Documento de origem:
^^^^^^^^

Outubro Roxo


Padroeiro de todo Peru desde 2010 e Património Cultural da Nação, o Senhor dos Milagres percorre as ruas de Lima durante horas a fio, em percursos que começam às 7 da manhã e terminam às 2 ou 3 da madrugada do dia seguinte. Pelo caminho, passa por hospitais e é reverenciado pelo Presidente da República, pelo Congresso do Peru e pelos Militares.


O Mosteiro das Nazarenas, na Avenida Tacna, em Lima, é o ponto central desta celebração que acontece a cada dia 18, 19 e 28 de Outubro. As madres, Carmelitas de Pés Descalços, são as fiéis guardiãs da tradição e dos símbolos do Senhor dos Milagres - o muro original, a figura pintada a óleo e o andor. Na origem da congregação está uma figura central, Antonia de Maldonado. No início do século XVIII, no leito da sua morte, o mordomo Sebastián de Antuñano pediu à beata equatoriana que perpetuasse o culto ao Cristo Negro. Antonia acedeu. Converteu-se em religiosa, mudou o apelido para "Espíritu Santo" e passou então a vestir-se de roxo, a cor que representa a paixão de Cristo.

Nascia, assim, uma tradição tremenda - roxa, muito roxa!. Julio Molina, mordomo geral da Irmandade do Senhor dos Milagres em Roma, testemunha que "em Outubro, Lima se veste de roxo, literalmente. Às vezes, as mulheres usam o hábito roxo durante todo o mês, os homens põem uma gravata roxa ou algo que identifique a sua devoção". E até o Alianza Lima, "um dos clubes de futebol mais queridos do país, muda o equipamento em Outubro e joga com uma camisola roxa, em homenagem ao Senhor", acrescente Jaime Arenas, membro da Irmandade do Senhor dos Milagres das Nazarenas. Segundo um documento publicado na página da internet do clube, a explicação é simples: em 1920, quando o distrito de La Victoria, de onde vem a equipa, foi criado, o lugar "converteu-se num reduto das famílias negras da capital". "Como o seu bairro, a equipa de futebol era popular, divertida, alegre, boémia, negra, devota do Cristo Roxo".

^^^^^^^^

Registos guardados:
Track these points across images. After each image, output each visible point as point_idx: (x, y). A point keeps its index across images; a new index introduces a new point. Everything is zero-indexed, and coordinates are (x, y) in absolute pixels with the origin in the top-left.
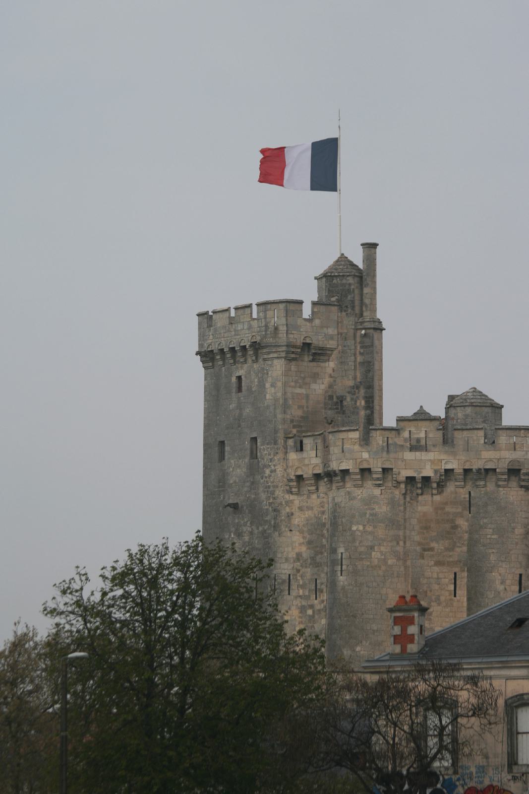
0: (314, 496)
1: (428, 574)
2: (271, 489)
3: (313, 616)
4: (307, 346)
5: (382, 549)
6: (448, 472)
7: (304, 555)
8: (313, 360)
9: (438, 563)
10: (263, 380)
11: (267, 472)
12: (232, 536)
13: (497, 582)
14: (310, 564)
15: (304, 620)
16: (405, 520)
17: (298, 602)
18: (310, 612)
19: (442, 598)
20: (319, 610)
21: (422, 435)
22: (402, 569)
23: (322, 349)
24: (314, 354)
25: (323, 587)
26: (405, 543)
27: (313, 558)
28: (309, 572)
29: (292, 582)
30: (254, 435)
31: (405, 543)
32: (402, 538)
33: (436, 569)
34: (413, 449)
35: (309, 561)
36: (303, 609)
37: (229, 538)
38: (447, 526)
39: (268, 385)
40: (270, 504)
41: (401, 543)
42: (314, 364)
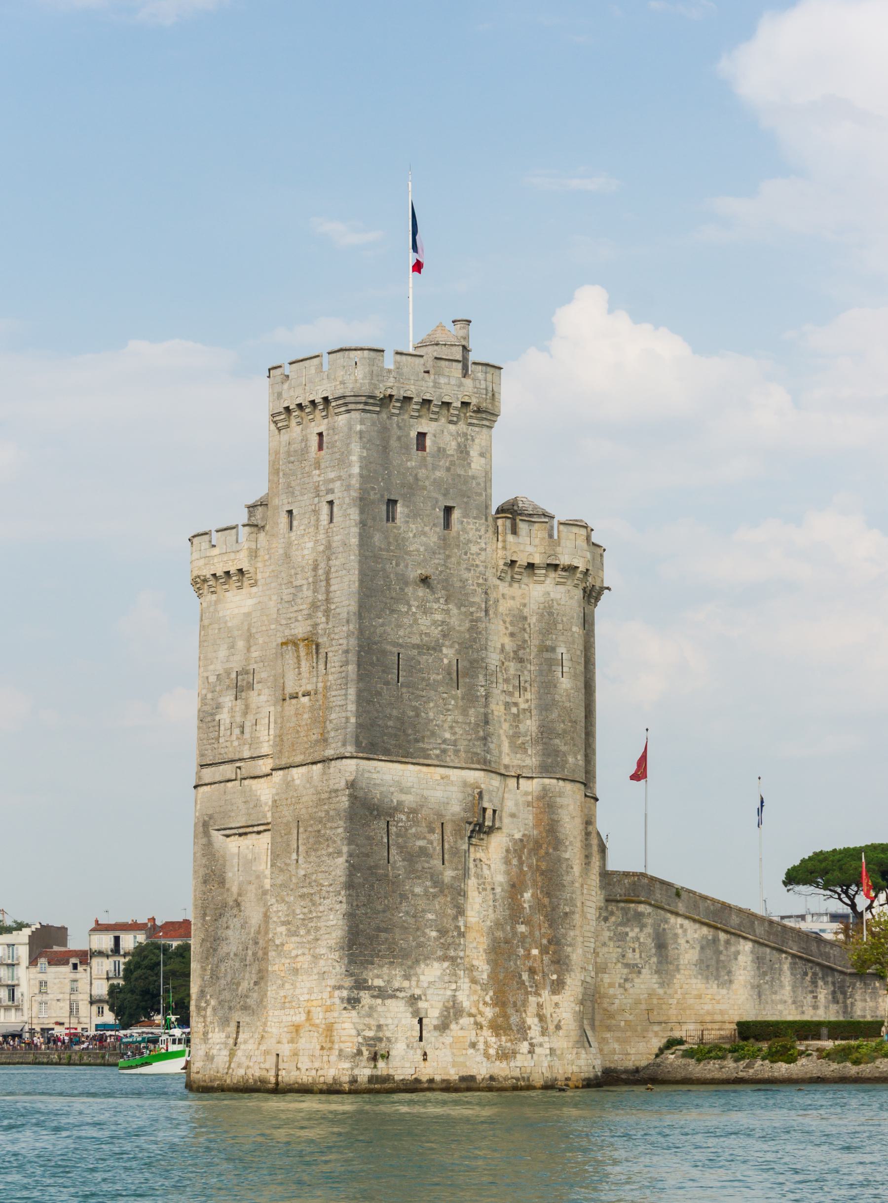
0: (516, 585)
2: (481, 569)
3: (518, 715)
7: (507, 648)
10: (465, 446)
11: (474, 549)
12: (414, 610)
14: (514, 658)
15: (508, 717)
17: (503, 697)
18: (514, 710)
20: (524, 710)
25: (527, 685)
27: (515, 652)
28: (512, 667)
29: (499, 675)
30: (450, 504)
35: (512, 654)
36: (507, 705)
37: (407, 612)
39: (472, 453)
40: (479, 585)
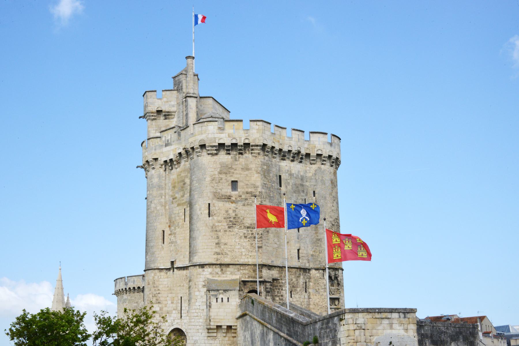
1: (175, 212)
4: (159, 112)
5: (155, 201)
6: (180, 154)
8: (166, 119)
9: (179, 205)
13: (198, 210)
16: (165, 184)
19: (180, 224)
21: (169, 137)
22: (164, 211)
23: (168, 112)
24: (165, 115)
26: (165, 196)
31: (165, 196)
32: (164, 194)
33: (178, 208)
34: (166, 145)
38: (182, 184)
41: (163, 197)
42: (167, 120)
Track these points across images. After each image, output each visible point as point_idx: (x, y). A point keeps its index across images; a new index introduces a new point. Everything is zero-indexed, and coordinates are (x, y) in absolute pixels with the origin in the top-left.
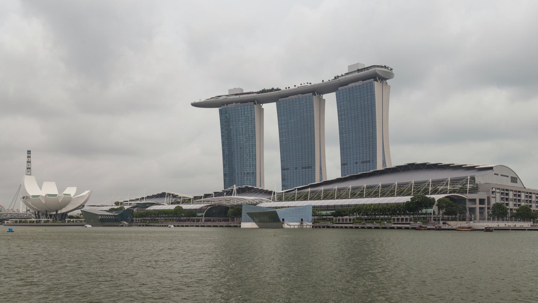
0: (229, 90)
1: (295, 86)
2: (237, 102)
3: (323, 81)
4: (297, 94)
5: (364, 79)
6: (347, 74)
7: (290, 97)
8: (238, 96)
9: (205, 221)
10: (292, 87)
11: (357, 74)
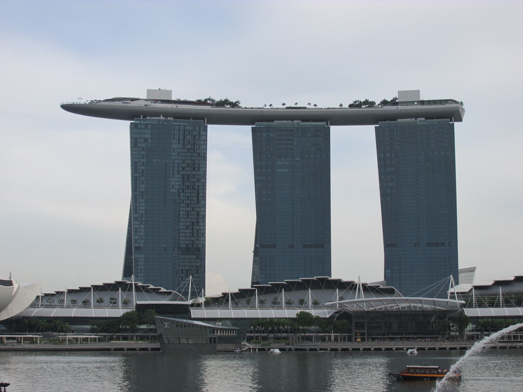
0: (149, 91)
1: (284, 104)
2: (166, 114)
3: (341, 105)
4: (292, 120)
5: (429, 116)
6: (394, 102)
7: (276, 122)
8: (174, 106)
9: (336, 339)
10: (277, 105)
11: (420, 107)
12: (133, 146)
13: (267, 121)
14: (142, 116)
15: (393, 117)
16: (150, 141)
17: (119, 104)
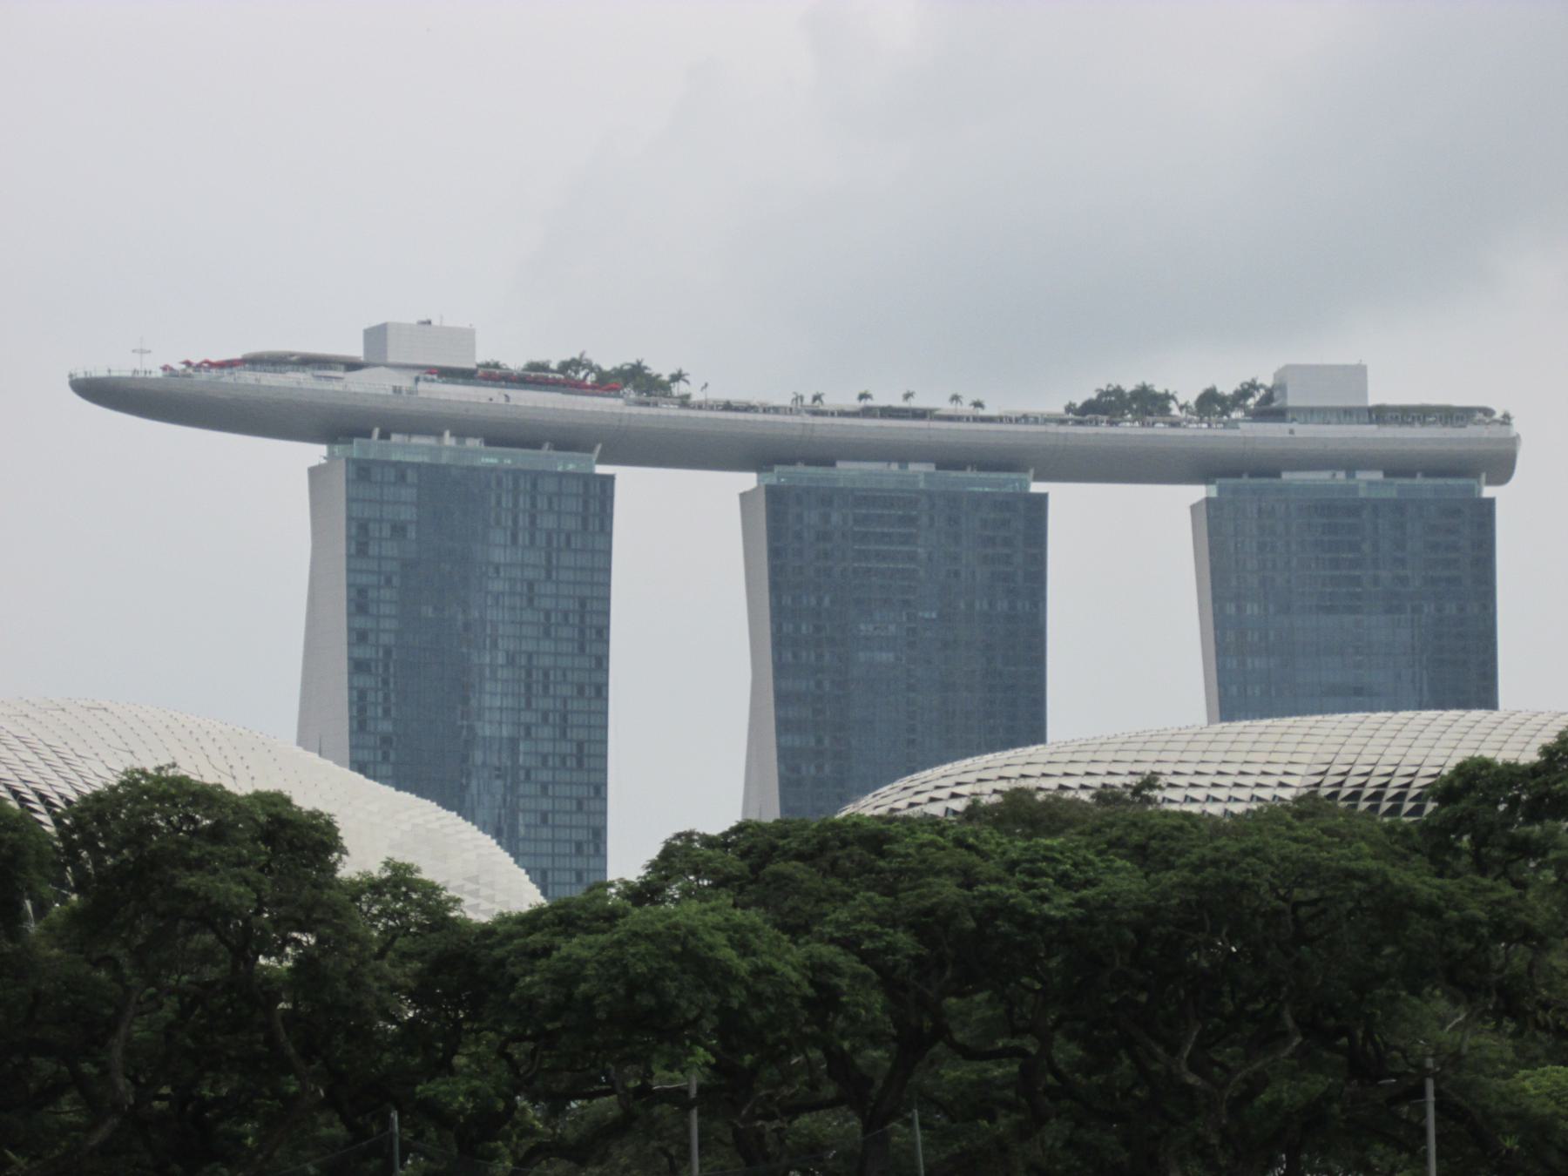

^^^^^^^^

Responda com base no texto sobre o Senhor dos Milagres:
1. Desde que ano é o Senhor dos Milagres padroeiro de todo o Peru?
2. Em que avenida de Lima fica o Mosteiro das Nazarenas?
3. Em que ano foi criado o distrito de La Victoria?

A resposta:
1. Desde 2010.
2. Na Avenida Tacna.
3. Em 1920.